Electron Transfer‐Tailored D‐Band Center to Boost Nanozyme Catalysis for Interpretable Machine Learning‐Empowered Intelligent Biosensing
Yuechun Li, Chunyan Ji, Zhaowen Cui, Jianxing Feng, Liang Zhang, Sha Liu, Wentao Zhang, Yanwei Ji, Yizhong Shen, Jianlong Wang
Abstract
Abstract The escalating global burden of infectious diseases demands biosensing technologies that transcend the complexity‐sensitivity‐accuracy trade‐off in real‐world applications. Herein, an interpretable machine learning‐empowered multimodal biosensor synergizing electron transfer‐enhanced nanozymes and aggregation‐induced emission luminogens (AIEgens) for ultrasensitive pathogen detection is presented.

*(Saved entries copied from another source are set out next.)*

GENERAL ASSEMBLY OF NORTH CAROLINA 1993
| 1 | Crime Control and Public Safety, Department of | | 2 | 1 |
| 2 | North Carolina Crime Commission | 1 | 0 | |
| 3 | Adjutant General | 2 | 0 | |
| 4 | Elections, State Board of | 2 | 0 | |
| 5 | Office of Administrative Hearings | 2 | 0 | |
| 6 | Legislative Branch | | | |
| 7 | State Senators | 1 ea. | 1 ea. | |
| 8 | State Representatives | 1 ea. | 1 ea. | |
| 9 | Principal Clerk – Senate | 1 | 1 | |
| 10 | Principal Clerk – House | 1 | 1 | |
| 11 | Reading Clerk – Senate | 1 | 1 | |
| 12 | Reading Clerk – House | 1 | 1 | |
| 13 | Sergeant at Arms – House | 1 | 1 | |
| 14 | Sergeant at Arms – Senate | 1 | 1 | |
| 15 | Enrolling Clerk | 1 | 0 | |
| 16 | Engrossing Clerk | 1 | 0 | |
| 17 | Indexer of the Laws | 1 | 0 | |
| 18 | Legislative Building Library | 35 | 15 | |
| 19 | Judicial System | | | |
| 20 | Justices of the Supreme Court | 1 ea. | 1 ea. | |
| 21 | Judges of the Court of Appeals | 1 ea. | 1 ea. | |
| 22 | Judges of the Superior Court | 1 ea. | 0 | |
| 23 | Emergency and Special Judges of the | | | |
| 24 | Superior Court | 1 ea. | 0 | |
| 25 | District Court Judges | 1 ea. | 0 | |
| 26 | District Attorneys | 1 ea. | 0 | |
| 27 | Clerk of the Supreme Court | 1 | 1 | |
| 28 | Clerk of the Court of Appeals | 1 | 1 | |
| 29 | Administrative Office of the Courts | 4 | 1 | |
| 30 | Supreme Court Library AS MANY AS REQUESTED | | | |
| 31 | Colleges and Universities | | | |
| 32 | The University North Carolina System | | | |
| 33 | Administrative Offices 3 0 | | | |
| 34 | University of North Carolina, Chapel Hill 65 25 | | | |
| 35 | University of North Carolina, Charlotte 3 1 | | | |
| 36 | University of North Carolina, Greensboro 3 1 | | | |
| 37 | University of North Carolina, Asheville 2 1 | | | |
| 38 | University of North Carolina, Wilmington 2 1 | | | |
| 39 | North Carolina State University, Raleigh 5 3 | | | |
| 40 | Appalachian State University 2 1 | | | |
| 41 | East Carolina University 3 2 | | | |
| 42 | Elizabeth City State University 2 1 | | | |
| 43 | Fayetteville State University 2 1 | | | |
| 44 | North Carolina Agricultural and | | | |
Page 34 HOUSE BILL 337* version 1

By engineering aminophenol formaldehyde resin nanobowls anchored with monodisperse Pt nanoparticles, interfacial electron transfer (N→Pt→O) induces an upshift of Pt d‐band center relative to the Fermi level, as validated by density functional theory. This electronic modulation optimizes H 2 O 2 adsorption energy, lowers the energy barrier of the rate‐determining step, and reduces activation energy, resulting in a 3.4‐fold enhancement in peroxidase‐like activity over conventional Pt nanozymes. Then, AIEgens are strategically integrated to generate cross‐validated anti‐interference signals, achieving a record‐low detection limit for Salmonella typhimurium , surpassing classical immunoassays in sensitivity and accuracy. A SHapley Additive exPlanations (SHAP)‐guided eXtreme Gradient Boosting (XGBoost) algorithm dynamically fuses multimodal signals, enhancing sensitivity by five fold over single‐mode detection and delivering 100% diagnostic accuracy for positive samples. SHAP further deciphers the synergetic mechanism, revealing concentration‐dependent signal contributions and validating decision logic. This work pioneers a nanozyme‐AI co‐design framework, bridging d‐band‐driven catalytic precision and machine learning‐powered signal intelligence to redefine biosensing paradigms for combating public health emergencies.